The appellant contends that, on four occasions, the chancellor erroneously sustained objections to questions asked by the appellant's attorney. The first instance involved testimony given by Vera's daughter-in-law concerning a series of strokes Vera suffered just prior to her death. The appellant's attorney attempted to elicit testimony fixing the period of time in which the strokes took place; when the witness began to answer on the basis of what Vera had told her about the strokes, the appellee made a hearsay objection which the chancellor sustained. A second hearsay objection was sustained when the same witness attempted to testify about the oral agreement to make reciprocal wills, based on discussions she had heard between Horace Hamilton, Vera Hamilton, and James Hamilton. The testimony of Ruth Hickey concerning Horace and Vera's intentions to make wills leaving their real property to James was also excluded by the chancellor on hearsay grounds. Finally, the chancellor sustained a hearsay objection to the testimony of Bessie Clevenger, concerning statements made in her presence by Horace and Vera at the time the wills were executed.
[1-3] Rule 803(3) of the Arkansas Rules of Evidence provides that the hearsay rule does not exclude:
A statement of the declarant's then existing state of mind, emotion, sensation, or physical condition, such as intent, plan, motive, design, mental feeling, pain, and bodily health, but not including a statement of memory or belief to prove the fact remembered or believed unless it relates to the execution, revocation, identification, or terms of declarant's will.

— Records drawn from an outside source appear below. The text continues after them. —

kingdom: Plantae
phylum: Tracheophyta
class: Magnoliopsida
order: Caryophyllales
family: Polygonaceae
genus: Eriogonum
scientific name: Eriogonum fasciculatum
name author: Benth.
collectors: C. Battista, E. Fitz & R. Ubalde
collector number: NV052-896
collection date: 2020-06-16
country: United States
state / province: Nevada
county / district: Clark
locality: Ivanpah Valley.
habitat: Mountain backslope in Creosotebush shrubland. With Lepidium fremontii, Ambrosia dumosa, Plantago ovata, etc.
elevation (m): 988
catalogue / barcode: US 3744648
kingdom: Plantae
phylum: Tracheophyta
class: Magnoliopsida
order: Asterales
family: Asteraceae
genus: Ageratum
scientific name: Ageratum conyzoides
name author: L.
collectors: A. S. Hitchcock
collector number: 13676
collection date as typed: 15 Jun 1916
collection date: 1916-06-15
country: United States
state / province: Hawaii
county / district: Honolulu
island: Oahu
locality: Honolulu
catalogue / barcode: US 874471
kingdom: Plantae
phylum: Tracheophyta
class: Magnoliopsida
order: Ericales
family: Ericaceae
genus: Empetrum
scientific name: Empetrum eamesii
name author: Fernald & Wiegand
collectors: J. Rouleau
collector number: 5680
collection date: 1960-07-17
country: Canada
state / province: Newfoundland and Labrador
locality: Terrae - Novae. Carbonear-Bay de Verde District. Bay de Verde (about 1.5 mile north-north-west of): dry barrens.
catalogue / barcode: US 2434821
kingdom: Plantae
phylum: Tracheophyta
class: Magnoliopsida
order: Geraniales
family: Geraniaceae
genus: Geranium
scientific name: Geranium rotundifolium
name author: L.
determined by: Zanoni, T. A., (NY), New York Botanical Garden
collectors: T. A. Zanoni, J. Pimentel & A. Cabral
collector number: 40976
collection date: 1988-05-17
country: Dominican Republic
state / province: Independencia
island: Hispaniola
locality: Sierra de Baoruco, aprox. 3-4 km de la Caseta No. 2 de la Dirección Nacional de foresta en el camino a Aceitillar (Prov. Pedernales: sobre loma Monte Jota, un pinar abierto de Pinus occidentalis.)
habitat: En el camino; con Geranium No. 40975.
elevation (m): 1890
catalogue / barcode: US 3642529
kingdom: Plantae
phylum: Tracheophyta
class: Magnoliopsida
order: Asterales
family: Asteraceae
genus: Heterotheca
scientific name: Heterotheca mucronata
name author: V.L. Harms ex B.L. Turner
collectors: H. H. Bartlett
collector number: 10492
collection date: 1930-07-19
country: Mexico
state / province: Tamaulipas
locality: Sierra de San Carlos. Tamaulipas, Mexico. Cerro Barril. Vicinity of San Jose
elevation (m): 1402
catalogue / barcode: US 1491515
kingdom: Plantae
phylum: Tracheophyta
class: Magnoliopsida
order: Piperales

The appellant did not proffer any of the excluded testimony. With respect to the questions concerning Vera's strokes and the agreement to make reciprocal wills, we are unable to determine from the context in which the questions were asked whether the evidence related to the wills per se or to other theories advanced by the appellant at trial. Under these circumstances, the chancellor's exclusion of the evidence cannot be considered error. Boykin v. State, 270 Ark. 284, 603 S.W.2d 911 (1980); A.R.E. 103(a)(2). However, it is apparent from the context of the question addressed to Bessie Clevenger concerning what was said when the wills were executed that the substance of the testimony, if permitted, would have concerned the intent and state of mind of the testators at the time the wills were executed. Moreover, at a prior bench conference concerning the exception to Rule 803(3) dealing with statements of memory or belief relating to the execution of a will, the appellant's attorney discussed at length the admissibility of testimony he would seek to introduce at trial. In this context, he stated that it was common knowledge among family members that the decedents had agreed to make wills leaving their real property to James Hamilton, and that he could demonstrate the existence of the agreement through third-party witnesses to the agreement who were not beneficiaries. In light of this bench conference and of Bessie Clevenger's testimony that she was Horace Hamilton's sister and that she was present when the wills were executed, we think that the proffer was sufficient and that the testimony was proper under Ark. R. Evid. 803(3), see Greenwood v. Wilson, 267 Ark. 68, 588 S.W.2d 701 (1979). We hold that the chancellor erred in excluding this testimony.
Reversed and remanded.
CORBIN, C.J., and MAYFIELD, J., agree.